Zero-Shot Topic Classification of Column Headers: Leveraging LLMs for Metadata Enrichment

Margherita Martorana,Tobias Kuhn,Lise Stork,Jacco van Ossenbruggen
2024-09-06
Abstract:Traditional dataset retrieval systems rely on metadata for indexing, rather than on the underlying data values. However, high-quality metadata creation and enrichment often require manual annotations, which is a labour-intensive and challenging process to automate. In this study, we propose a method to support metadata enrichment using topic annotations generated by three Large Language Models (LLMs): ChatGPT-3.5, GoogleBard, and GoogleGemini. Our analysis focuses on classifying column headers based on domain-specific topics from the Consortium of European Social Science Data Archives (CESSDA), a Linked Data controlled vocabulary. Our approach operates in a zero-shot setting, integrating the controlled topic vocabulary directly within the input prompt. This integration serves as a Large Context Windows approach, with the aim of improving the results of the topic classification task. We evaluated the performance of the LLMs in terms of internal consistency, inter-machine alignment, and agreement with human classification. Additionally, we investigate the impact of contextual information (i.e., dataset description) on the classification outcomes. Our findings suggest that ChatGPT and GoogleGemini outperform GoogleBard in terms of internal consistency as well as LLM-human-agreement. Interestingly, we found that contextual information had no significant impact on LLM performance. This work proposes a novel approach that leverages LLMs for topic classification of column headers using a controlled vocabulary, presenting a practical application of LLMs and Large Context Windows within the Semantic Web domain. This approach has the potential to facilitate automated metadata enrichment, thereby enhancing dataset retrieval and the Findability, Accessibility, Interoperability, and Reusability (FAIR) of research data on the Web.

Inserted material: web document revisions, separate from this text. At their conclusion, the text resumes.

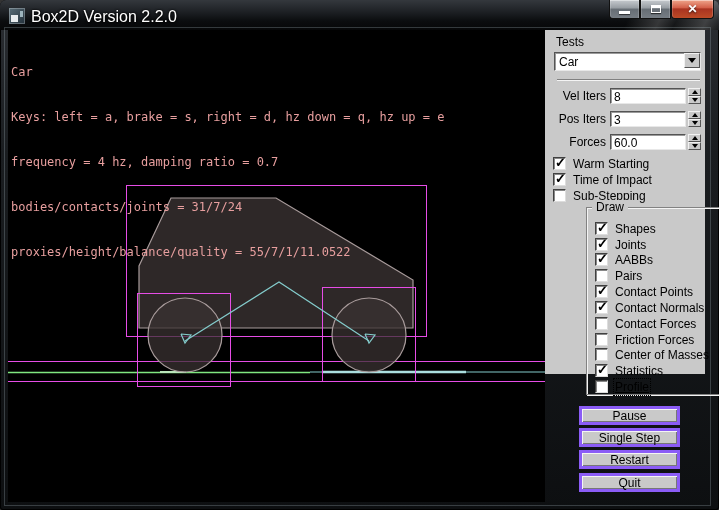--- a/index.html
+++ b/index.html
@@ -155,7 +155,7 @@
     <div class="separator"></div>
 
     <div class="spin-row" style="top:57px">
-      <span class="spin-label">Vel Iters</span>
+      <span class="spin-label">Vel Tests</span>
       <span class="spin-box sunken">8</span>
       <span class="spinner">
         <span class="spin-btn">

Databases,Artificial Intelligence,Information Retrieval
What problem does this paper attempt to address?
The paper attempts to address the problem of how to utilize large language models (LLMs) for zero-shot topic classification tasks in the process of metadata enrichment for restricted access datasets. Specifically, the researchers propose a method that integrates controlled vocabularies directly into the input prompts, using three large language models—ChatGPT-3.5, GoogleBard, and GoogleGemini—to classify column headers by topic. This approach aims to improve the results of topic classification tasks and promote automated metadata enrichment, thereby enhancing the findability, accessibility, interoperability, and reusability (FAIR principles) of datasets. The main contribution of the study lies in evaluating the performance of the three large language models in the specific task and comparing it with manual classification. Additionally, the study explores the impact of contextual information on classification results, finding that contextual information does not significantly affect the performance of LLMs in this task. This work provides a new perspective and practical application foundation for utilizing large language models for metadata enrichment in restricted access datasets.